The current therapies for SLE are largely non-specific and empirical. Previous work in the human disease, as well as in several mouse models, has indicated that B cells play a central role in the pathogenesis. In the present proposal, the efficacy and mechanisms of anti-B cell therapy in the treatment of SLE will be investigated by parallel studies in a murine model for SLE (MRL/lpr); in humans, including the patients studied in the clinical protocol proposed in this application; and in a mouse/human model using SCID mice injected with human PBL. In Specific Aim 1, we will determine how we can deplete B cells from the peripheral lymphoid organs and how this will affect disease in the MRL/lpr mouse model. We will determine how B cells will recover, and how we can insure the maintenance of B-cell tolerance. In the human portion of the grant (Specific Aim 2 and Specific Aim 3) we will clarify the mechanisms of B-cell depletion with anti-CD20 therapy of humans with SLE, and what effect such depletion has on B cells and B-cell function in such patients. It is anticipated that the information obtained in these parallel studies will determine how B-cell depletion can be an effective therapy for existing SLE and will help us modify clinical protocols for B-cell depletion in SLE patients in conjunction with the proposed trials (Project 2, D. Albert, PI). This will permit a thorough evaluation of the therapeutic potential of this novel approach.

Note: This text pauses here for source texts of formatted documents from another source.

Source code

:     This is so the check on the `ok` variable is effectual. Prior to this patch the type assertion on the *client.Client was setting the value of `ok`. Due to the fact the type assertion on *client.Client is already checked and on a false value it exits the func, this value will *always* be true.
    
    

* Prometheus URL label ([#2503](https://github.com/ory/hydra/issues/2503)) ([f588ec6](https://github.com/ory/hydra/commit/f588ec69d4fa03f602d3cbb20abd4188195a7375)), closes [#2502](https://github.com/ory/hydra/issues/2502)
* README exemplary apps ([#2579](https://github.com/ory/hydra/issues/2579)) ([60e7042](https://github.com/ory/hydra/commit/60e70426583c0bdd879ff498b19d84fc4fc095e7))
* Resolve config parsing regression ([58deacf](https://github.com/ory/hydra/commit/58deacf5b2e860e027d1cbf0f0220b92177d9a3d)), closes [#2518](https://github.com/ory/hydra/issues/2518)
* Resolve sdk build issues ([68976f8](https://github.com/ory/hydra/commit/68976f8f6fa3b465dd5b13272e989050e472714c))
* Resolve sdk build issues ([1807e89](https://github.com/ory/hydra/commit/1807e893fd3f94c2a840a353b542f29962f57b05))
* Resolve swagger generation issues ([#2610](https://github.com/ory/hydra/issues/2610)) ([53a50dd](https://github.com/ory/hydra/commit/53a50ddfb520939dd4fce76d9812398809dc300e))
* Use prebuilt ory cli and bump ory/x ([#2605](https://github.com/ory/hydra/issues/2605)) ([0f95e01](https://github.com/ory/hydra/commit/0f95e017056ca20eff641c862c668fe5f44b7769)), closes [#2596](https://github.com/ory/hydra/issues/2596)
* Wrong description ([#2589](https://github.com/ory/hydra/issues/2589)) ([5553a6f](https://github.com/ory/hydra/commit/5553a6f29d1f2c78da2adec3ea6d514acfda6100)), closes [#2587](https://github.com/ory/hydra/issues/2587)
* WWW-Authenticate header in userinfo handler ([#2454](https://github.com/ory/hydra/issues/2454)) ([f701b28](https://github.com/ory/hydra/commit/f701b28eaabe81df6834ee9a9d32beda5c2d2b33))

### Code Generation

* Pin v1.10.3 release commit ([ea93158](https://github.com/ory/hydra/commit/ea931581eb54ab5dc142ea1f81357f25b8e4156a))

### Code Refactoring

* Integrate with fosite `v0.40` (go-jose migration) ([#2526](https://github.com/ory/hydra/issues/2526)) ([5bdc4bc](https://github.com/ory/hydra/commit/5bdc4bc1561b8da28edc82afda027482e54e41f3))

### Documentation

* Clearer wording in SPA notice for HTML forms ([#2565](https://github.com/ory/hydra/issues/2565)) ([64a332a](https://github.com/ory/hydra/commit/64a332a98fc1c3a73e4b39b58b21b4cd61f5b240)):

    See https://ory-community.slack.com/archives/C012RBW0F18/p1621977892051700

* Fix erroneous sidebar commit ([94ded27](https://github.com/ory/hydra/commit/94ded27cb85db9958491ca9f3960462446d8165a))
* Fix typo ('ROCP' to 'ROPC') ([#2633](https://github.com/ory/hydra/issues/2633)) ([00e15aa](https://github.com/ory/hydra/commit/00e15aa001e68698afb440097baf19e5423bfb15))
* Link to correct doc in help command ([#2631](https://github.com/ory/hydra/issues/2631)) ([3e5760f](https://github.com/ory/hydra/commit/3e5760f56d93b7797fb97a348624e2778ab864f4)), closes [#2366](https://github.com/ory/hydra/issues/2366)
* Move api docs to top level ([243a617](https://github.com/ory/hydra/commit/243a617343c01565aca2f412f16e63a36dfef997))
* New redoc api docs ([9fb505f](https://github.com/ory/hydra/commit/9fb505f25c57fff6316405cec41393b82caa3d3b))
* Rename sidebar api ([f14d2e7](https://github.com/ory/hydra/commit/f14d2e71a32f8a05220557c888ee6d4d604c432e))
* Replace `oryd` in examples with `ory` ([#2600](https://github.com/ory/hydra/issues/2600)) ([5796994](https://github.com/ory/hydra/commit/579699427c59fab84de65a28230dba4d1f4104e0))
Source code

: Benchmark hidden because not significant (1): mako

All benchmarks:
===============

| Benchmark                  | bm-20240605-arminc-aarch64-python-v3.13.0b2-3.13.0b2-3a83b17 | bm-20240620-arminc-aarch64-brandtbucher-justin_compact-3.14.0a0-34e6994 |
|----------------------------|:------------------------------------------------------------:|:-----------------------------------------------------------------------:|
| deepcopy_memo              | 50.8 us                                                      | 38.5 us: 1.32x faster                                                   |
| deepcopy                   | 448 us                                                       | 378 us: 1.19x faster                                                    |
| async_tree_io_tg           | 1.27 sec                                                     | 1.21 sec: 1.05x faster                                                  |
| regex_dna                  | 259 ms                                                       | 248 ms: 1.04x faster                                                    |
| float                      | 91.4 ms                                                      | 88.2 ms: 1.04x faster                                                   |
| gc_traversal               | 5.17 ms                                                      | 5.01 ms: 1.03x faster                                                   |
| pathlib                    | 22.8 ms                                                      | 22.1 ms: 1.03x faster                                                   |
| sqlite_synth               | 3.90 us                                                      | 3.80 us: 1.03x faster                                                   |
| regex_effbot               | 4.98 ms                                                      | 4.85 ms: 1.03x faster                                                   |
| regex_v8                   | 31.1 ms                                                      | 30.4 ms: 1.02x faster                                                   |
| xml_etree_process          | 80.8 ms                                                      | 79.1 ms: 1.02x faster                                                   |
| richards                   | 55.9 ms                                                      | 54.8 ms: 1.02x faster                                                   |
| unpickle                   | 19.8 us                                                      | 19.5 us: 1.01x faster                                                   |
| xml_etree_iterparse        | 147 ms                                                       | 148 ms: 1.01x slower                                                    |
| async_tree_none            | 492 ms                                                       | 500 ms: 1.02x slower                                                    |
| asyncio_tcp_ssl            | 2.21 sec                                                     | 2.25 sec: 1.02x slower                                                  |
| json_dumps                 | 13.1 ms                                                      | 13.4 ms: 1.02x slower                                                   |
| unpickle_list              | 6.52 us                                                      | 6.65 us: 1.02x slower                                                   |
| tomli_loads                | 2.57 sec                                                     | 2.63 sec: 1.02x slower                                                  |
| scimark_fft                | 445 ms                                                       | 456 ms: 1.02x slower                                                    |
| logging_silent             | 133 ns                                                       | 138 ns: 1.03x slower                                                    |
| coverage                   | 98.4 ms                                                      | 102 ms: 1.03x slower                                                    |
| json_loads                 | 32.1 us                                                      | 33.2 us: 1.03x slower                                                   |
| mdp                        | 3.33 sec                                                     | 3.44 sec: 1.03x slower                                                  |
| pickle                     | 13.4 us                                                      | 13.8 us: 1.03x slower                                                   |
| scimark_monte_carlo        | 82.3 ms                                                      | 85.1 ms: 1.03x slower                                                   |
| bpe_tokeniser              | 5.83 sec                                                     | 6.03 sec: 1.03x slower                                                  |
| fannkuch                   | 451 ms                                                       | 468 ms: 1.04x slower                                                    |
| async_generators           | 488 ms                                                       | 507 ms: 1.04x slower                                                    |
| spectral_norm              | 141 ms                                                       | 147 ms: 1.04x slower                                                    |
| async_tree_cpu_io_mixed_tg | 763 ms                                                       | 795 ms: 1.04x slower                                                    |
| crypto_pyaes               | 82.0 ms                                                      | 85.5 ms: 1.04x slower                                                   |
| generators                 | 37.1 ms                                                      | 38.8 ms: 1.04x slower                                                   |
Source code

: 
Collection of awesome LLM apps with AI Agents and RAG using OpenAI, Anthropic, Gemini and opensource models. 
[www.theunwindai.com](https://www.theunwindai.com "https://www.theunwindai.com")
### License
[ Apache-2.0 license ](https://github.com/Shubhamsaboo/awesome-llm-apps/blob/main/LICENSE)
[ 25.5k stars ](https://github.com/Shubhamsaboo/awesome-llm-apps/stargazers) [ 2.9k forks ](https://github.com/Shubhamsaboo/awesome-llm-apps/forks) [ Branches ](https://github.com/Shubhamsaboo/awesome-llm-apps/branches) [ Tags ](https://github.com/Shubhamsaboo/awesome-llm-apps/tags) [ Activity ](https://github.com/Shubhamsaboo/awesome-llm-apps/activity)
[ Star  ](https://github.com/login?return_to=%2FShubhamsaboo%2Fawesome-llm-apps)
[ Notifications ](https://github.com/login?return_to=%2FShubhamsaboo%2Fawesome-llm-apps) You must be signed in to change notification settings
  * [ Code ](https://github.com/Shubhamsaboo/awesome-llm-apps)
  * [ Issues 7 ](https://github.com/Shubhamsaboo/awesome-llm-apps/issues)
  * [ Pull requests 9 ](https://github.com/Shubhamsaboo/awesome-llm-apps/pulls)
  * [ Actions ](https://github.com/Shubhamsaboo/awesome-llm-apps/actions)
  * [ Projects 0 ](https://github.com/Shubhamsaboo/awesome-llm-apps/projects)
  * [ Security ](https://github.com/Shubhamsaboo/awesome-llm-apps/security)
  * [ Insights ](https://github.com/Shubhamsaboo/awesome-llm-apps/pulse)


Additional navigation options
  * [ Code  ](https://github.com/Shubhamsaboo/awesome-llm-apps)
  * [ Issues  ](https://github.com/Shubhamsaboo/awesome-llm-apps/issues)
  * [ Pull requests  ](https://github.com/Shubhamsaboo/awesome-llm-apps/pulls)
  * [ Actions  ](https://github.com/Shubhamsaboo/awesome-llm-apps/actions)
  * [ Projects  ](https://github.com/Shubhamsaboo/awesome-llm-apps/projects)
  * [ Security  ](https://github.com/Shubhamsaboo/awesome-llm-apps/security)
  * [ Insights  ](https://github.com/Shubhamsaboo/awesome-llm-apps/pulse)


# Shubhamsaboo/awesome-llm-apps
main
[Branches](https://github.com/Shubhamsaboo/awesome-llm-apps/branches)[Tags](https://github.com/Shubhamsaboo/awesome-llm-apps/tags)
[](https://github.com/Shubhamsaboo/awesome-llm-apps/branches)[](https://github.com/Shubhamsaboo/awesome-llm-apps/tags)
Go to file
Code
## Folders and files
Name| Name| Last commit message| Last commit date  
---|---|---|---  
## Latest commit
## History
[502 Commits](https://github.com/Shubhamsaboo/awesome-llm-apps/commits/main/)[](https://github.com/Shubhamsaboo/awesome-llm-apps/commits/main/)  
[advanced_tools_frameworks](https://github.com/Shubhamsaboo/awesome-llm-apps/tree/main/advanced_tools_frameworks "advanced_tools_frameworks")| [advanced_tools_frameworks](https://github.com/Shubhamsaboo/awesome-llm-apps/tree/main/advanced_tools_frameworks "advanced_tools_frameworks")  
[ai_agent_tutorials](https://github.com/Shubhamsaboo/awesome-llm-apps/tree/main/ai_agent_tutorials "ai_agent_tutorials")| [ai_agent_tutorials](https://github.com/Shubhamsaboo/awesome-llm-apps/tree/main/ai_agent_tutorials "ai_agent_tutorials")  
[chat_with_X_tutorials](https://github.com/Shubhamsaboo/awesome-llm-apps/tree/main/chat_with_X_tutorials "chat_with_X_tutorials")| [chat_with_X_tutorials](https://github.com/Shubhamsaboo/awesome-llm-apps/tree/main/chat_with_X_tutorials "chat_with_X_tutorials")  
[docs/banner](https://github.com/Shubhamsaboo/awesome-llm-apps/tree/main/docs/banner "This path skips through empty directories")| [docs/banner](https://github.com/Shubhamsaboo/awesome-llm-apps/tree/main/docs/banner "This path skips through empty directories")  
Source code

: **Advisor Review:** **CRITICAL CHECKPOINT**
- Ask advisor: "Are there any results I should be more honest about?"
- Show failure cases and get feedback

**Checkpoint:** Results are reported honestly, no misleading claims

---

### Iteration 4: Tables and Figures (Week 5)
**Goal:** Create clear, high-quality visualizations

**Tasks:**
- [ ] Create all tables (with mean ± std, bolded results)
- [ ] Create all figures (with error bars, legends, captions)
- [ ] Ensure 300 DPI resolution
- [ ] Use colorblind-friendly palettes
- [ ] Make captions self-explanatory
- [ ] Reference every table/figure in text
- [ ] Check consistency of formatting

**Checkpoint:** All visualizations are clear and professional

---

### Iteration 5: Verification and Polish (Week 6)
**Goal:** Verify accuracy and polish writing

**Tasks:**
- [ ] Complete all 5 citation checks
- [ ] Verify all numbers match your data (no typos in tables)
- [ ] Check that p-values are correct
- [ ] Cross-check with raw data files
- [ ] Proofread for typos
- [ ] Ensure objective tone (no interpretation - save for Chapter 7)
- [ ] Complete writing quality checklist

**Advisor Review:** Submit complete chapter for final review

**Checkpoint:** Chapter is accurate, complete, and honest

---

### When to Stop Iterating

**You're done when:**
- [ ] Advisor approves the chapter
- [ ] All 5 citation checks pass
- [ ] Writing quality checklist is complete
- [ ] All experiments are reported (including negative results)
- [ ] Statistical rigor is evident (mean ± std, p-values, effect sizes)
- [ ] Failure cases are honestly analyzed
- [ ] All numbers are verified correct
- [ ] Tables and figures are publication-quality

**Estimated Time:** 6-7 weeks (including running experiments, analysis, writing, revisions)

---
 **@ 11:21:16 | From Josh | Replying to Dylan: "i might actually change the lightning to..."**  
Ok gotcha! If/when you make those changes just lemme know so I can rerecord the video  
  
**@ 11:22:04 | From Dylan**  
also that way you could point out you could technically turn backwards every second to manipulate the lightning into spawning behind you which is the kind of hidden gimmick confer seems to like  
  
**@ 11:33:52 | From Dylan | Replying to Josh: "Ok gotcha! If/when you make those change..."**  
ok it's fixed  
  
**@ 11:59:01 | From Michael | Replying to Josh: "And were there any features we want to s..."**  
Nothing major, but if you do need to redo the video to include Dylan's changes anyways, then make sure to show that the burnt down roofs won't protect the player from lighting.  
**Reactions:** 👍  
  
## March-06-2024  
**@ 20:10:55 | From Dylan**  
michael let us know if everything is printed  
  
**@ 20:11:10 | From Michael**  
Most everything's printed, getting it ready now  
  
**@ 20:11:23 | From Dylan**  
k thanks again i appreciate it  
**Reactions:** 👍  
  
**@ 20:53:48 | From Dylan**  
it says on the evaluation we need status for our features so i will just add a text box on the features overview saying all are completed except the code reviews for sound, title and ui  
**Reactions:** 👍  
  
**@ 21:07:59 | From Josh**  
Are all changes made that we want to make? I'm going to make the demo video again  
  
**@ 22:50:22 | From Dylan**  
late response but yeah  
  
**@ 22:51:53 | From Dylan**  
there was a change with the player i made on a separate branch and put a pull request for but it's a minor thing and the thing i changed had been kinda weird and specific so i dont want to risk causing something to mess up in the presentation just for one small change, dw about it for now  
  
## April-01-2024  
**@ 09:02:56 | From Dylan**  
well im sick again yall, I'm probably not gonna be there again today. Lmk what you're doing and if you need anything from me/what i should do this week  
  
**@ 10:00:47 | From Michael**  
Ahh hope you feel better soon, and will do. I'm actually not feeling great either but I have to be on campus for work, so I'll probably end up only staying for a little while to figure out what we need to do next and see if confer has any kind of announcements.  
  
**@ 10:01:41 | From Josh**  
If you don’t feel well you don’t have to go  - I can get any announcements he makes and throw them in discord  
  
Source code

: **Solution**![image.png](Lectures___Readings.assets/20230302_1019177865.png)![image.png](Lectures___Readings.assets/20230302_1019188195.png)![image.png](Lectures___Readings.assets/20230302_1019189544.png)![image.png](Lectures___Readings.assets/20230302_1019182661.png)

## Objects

SLE的当前疗法在很大程度上是非特异性和经验性的。人类疾病以及几种小鼠模型中的先前工作表明，B细胞在发病机理中起着核心作用。在本提案中，将通过平行研究在SLE的鼠模型（MRL/LPR）中研究抗B细胞疗法在SLE治疗中的疗效和机制；在人类中，包括在本应用中提出的临床方案中研究的患者；在小鼠/人类模型中，使用注射人PBL的SCID小鼠。在特定的目标1中，我们将确定如何从周围淋巴机器人器官中耗尽B细胞，以及在MRL/LPR小鼠模型中如何影响疾病。我们将确定B细胞将如何恢复，以及如何确保B细胞公差的维持。在赠款的人类部分中（特定目标2和特定目标3）我们将通过对患有SLE的人类的抗CD20治疗来阐明B细胞耗竭的机制，以及这种耗竭对B细胞和B细胞功能的影响在此类患者中有什么影响。预计在这些平行研究中获得的信息将决定B细胞耗竭如何成为现有SLE的有效疗法，并将帮助我们在SLE患者中修改B细胞耗竭的临床方案，并结合拟议的试验（Project 2，D。Albert，D。Albert，PI）。这将允许对这种新方法的治疗潜力进行彻底评估。